Но – с колечком, а!.. Конечно – он избавился от него на следующий же день. Такие делал один кустарь-ремесленник, старичок и сейчас жив, промышляет помаленьку. И дочь их – просто купила похожее! он его и увидел.
Осуждение
– Любовь моя, осень, – изрекаю я. – Когда приходит знание и покой, весна раздражает, пора беспокойства, и я жду сентября.
– Ста-ре-ешь, – улыбается Анна.
– Так, – перестаешь проповедовать, что раньше было лучше, и это старость: ясность и смирение.
– Мужчина излагает кристально, – кивает бородатый из угла. Грязноволосые эстеты, мудрецы в поисках жратвы и аудитории, богема без искусства: шайка идиотов. Отыскиваю на столе невыпитую рюмку. «А в Швеции, – повествует мымра в свитере, – вместо „Нет выхода“ над задними дверьми автобусов пишут „Выход с другой стороны“ – чтоб уменьшить число самоубийств». Интеллектуи отдают дань проблеме самоубийств и мудрости шведов, переходя к обсуждению свободы секса. Все они гении в сослагательном наклонении. Моя причастность томительна. «Не злись, – трогает меня Анна, – лучше мы убьем время, чем оно убьет нас». Туда же.
– Мы сейчас пойдем в ту комнату и закроем дверь, – говорю, – или побудь-ка одна, моя юная грация тридцати восьми лет.
– С римской прямотой, – констатирует с удовольствием бородатый. «Вы умрете не от своей руки», – отворачиваюсь.
– Ты… ты… – Анна изображает готовность к эффектному жесту.
– Я? Подонок, мм? – Она охает: синяки будут. Идет покорно, опустив голову в своих химических волосах.
Волосы такие… похожие, м-да… у Маринки были такие.
Волосы эти легко ласкают мое остывающее лицо. Потом она ложится, прижавшись, и дышит успокаиваясь. Сейчас захочет пить.
– Мы встречаемся, только когда я сама прихожу, – говорит она.
– Тем лучше, – соглашаюсь я. – Мы встречаемся по твоему желанию.
Принц из андерсоновской русалочки был осел, каких поискать. Русалочка была прекрасна, смертельно любила его – и не говорила ни слова, немая. Это ли не идеал женщины? Он женился на другой – надеюсь, получил по заслугам.
Прикосновение Маринки приятно.
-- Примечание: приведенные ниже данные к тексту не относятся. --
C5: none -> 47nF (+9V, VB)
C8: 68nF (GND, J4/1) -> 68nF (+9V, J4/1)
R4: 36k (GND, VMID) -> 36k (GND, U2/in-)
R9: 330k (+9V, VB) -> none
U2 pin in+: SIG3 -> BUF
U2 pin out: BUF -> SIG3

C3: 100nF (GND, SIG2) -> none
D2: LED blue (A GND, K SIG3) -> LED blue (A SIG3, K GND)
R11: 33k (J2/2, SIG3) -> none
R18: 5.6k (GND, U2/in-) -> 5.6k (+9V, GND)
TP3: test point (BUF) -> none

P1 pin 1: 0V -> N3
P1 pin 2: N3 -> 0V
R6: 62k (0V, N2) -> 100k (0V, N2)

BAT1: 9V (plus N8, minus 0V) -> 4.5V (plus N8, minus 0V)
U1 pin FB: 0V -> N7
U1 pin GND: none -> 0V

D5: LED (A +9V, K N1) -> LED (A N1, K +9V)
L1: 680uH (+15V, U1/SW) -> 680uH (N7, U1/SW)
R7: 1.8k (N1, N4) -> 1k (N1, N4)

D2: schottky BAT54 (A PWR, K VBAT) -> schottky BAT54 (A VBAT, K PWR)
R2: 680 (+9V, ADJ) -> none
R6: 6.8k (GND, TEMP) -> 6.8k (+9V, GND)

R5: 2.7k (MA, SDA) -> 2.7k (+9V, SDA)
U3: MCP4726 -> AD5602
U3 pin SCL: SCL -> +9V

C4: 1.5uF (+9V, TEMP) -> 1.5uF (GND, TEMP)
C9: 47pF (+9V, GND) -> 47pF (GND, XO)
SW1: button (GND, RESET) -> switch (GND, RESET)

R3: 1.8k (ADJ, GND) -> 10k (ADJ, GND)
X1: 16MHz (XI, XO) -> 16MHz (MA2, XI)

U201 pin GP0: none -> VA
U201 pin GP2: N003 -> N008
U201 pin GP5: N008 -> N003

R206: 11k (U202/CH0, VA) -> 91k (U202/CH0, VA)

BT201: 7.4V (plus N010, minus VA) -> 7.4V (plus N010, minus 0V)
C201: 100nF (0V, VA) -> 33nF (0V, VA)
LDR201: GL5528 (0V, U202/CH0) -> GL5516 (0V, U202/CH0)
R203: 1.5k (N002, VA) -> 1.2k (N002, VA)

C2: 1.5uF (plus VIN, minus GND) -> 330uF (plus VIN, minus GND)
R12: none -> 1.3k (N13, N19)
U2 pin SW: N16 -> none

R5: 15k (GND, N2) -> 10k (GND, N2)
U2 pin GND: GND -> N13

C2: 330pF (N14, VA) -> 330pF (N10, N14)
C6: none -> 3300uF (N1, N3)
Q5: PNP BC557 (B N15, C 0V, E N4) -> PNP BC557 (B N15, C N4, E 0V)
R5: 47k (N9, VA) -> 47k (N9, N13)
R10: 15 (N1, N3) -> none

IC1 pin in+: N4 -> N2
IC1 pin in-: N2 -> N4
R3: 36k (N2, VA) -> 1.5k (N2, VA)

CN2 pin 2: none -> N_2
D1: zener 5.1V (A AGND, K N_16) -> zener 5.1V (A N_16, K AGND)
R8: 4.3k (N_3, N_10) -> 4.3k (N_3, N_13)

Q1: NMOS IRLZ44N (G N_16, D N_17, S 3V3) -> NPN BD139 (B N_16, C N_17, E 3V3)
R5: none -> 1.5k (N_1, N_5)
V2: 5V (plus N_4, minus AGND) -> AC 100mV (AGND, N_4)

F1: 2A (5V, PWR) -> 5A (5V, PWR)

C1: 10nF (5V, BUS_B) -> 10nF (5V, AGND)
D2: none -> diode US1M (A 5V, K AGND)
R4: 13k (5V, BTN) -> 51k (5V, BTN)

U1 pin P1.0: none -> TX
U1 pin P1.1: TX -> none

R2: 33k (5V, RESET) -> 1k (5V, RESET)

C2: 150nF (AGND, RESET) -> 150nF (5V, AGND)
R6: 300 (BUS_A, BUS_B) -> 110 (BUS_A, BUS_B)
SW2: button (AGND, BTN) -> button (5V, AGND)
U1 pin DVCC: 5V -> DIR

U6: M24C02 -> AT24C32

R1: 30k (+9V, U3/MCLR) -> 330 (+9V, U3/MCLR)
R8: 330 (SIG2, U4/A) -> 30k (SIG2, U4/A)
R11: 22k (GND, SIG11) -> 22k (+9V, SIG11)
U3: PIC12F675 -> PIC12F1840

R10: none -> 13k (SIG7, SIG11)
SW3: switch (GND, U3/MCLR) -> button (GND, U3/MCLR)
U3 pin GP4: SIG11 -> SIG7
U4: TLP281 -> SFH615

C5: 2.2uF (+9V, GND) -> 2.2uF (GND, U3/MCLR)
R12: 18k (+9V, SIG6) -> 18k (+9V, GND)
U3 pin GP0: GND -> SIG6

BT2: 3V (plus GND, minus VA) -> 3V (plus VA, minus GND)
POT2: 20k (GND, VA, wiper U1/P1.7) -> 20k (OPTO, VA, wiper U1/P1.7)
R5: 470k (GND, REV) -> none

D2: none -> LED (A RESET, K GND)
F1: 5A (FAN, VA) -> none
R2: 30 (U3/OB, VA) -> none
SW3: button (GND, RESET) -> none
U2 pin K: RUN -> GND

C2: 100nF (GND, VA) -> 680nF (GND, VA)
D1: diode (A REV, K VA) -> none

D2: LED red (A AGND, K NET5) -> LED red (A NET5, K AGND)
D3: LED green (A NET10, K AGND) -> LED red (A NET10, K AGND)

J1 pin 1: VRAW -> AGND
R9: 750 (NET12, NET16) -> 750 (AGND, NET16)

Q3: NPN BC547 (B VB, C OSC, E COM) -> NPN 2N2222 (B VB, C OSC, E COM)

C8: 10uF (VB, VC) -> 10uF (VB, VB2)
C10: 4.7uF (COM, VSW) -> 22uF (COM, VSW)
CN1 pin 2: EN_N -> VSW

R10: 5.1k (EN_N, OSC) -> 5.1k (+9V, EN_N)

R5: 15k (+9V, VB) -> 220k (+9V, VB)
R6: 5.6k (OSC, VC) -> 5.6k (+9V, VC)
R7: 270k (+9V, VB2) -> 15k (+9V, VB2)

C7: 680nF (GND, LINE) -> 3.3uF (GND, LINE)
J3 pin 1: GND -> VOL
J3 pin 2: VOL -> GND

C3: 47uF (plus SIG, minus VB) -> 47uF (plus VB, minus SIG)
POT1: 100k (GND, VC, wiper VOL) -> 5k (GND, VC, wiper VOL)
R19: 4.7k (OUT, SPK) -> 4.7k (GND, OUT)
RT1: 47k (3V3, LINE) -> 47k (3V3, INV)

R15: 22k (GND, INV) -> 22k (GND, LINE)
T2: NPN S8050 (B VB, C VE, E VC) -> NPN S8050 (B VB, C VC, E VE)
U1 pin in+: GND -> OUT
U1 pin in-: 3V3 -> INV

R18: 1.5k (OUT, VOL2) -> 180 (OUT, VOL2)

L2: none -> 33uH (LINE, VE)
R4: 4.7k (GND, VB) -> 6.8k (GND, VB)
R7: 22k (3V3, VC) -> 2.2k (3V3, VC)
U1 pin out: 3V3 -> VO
Смытые картинки тасуются… я слышу собственный всхрап и размыкаю веки. Она приподнимается. Я тяну одеяло.
– Я не нужна тебе, – с умеренной скорбью.
Началось; началось; ох!..
– Хочешь сливу? – остались.
– Ты не занят завтра?
– Я тебе позвоню.
Мне капает слезинка.
Из «Мира мудрых мыслей» я почерпнул, что «счастье есть удовольствие без раскаяния».
Она одевается у окна. У нее красивое тело.
– Ты не проводишь меня?
За окном фонарь, дождь; ее профиль изящен.
Линия профиля отсвечивает голубым на летящем фоне снежинок. Убранные деревья Александровского сада отдают сумеречный свет.
– Я так боюсь первой сессии, – говорит Вика. Я успокаиваю солидно.
Мы гуляем долго после кино, и она не отнимает руки.
Прожекторы зажглись, звенят куранты Адмиралтейства.
Я читаю Блока.
Вика печальна, девочка.
– У тебя не промокли ноги, Вик? Пойдем пить чай.
В гастрономе она тоже пытается платить, «позавчера была стипендия».
Дома я пристраиваю ее сапожки под батареей.